The high-tech sector in Massachusetts is booming, and the Commonwealth’s world-class universities and deep talent pool have served as a magnet for both entrepreneurs and some of the world’s largest companies. According to a report from the Mass Technology Leadership Council, over 209,000 people are employed in the sector. That’s more than 6 percent of the workforce, a larger share than financial services and the insurance industry. So it is crucial that Governor-elect Charlie Baker not only protect the Commonwealth’s competitive advantage in tech, but address regulatory roadblocks and cultural issues that could limit the sector’s future job-creation potential. That will require a five-pronged approach:
1) Help Boston, and to a lesser extent Cambridge, become the sort of cities that techies want to call home by loosening restrictions on quality of life issues such as closing hours and liquor licences.
2) Partner with universities and other nonprofits in cities such as Lowell and Springfield to create incubator spaces for startups, while insuring these gateway cities have adequate transportation options connecting them to Boston.
3) Increase the job pool for tech companies by ensuring that computer skills become a key part of K-12 education and community college retraining programs.
4) Foster an open-door policy for business leaders and entrepreneurs, while nudging legislators on Beacon Hill to do the same.
5) Pass legislation to end the practice of enforcing noncompete clauses, which stifle innovation by making it difficult for employees to leave their firms or start new ones.
Harvard and MIT have already given major pharmaceutical and biotech companies a reason to relocate to Greater Boston. The research done by scientists at local colleges has been an economic engine, creating jobs in robotics, clean energy, security, and data systems. Employment opportunities abound, but the Hub is still losing young people to other high-tech centers like Silicon Valley, often for reasons of lifestyle.

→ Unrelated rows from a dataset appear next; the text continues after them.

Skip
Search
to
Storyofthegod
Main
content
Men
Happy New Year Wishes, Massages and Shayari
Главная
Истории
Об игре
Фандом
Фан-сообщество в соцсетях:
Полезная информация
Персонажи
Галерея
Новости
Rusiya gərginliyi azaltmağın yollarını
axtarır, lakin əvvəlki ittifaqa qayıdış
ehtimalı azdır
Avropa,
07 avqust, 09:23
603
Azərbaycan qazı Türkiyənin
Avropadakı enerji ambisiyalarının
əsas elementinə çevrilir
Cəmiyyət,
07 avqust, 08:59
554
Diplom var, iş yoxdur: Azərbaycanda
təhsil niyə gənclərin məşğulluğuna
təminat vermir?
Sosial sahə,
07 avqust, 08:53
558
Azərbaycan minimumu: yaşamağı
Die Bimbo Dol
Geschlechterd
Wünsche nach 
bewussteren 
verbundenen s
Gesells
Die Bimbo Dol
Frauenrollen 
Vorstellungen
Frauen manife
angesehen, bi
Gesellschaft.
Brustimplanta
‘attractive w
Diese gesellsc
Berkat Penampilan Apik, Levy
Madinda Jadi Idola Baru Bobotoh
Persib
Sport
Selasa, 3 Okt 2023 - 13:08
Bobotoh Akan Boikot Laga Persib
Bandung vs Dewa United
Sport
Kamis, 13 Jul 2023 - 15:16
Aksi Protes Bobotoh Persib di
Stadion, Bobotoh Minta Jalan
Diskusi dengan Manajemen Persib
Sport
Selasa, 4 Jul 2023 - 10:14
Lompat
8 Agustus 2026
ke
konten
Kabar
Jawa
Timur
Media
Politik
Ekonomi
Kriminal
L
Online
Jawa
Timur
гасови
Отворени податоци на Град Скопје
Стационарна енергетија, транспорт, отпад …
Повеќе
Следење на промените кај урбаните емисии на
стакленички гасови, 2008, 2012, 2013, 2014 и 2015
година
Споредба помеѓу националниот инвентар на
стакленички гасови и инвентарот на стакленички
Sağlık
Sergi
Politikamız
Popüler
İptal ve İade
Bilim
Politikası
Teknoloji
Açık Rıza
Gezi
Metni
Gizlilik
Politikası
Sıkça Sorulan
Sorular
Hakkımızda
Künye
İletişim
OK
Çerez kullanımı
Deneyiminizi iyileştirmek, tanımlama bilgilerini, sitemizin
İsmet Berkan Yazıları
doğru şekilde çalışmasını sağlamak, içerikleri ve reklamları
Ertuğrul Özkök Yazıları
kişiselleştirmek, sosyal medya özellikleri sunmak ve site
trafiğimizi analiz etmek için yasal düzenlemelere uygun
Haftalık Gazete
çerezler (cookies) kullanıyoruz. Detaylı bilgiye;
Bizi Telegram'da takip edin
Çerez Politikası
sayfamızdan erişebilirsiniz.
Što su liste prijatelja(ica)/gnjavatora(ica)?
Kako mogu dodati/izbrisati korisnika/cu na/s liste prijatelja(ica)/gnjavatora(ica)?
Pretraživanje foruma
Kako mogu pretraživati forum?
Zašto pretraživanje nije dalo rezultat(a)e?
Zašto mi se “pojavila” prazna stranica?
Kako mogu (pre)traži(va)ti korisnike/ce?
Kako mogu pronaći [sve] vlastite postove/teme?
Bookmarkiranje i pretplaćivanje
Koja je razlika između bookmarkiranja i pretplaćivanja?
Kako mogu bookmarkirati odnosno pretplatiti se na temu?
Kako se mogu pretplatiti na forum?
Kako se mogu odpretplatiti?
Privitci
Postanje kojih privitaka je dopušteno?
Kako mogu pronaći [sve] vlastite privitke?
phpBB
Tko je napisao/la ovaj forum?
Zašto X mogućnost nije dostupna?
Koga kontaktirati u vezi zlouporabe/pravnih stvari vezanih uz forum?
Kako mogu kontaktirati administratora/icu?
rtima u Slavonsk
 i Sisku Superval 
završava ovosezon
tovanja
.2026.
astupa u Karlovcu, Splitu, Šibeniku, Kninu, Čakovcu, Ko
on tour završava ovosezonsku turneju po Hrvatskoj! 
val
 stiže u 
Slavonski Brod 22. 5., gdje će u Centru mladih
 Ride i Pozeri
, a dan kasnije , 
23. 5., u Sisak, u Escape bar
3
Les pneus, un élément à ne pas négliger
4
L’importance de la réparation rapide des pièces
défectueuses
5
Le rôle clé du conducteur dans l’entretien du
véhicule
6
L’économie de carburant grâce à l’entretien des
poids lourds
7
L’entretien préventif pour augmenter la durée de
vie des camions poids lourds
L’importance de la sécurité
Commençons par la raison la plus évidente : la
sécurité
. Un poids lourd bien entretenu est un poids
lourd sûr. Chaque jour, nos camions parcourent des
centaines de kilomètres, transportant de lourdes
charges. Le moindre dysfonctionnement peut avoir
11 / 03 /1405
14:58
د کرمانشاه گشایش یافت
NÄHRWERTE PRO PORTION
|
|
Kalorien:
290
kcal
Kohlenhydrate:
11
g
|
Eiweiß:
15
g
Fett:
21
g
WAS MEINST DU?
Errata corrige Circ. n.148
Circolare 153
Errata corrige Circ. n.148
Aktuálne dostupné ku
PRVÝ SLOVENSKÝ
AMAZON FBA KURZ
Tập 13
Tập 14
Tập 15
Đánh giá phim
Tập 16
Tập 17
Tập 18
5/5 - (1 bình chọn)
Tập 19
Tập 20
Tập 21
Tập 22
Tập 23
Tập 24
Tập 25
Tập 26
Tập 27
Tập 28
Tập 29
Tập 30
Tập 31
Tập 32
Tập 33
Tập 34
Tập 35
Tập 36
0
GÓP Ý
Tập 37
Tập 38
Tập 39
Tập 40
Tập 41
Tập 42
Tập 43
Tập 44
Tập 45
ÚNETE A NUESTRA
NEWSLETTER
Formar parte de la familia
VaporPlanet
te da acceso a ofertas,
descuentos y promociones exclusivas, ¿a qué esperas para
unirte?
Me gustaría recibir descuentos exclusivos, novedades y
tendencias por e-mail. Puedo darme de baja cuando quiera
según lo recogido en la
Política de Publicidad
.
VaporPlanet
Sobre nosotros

State government can help solve this problem. Baker should push the Legislature to increase the number of liquor licenses available in the Boston area, while working with municipal governments to cut the red tape that can stifle the region’s nightlife and cultural institutions. Restaurants, bars, and cultural venues add vitality to the city, and will give people a reason to stay. It’s also important to remember that Boston is losing tech talent to San Francisco, a city with a higher cost of living than the Commonwealth. While building more affordable housing is certainly a goal in its own right, it probably won’t do much to convince highly paid software engineers to stay.
Baker should also focus attention on bringing some of the energy that invigorates Kendall Square to the gateway cities. To do that, Baker should partner with colleges and nonprofits to provide funding and space to startups willing to settle outside of Greater Boston. UMass Lowell already does this, and has had great success at turning Lowell into a center for medical devices manufacturing. Baker should replicate this success by finding state-owned buildings in places like Lawrence, Holyoke, and Springfield that can hold young companies. Providing funding will be harder, but creative use of state resources might spur more interest from private sector investors.
Finally, leaders in the tech industry — whether they’re CEOs of major companies or running startups with just a handful of employees — need to know they have a friend in the corner office. Baker should be a presence at tech summits and industry gatherings, and he should encourage lawmakers on Beacon Hill to do the same. Luckily, some are already doing so. State Senator Karen Spilka and state Representative Ann-Margaret Ferrante have made it a point to reach out to tech leaders. The reason to do this is twofold: By showing up, Baker demonstrates that he considers tech a priority. And by meeting with leaders in the field, he can open channels of communication that could lead to smart policy down the line. Last year’s tech tax debacle was caused in large part by a misunderstanding, on the part of both the governor and the Legislature, of how IT firms operate. Fostering relationship with business leaders is the best way to encourage that sort of understanding.
The Massachusetts tech sector is strong — for now. Baker needs to find ways to protect the Commonwealth’s competitive advantage to ensure that the next generation of IT firms — and the job’s they’ll create — stay here.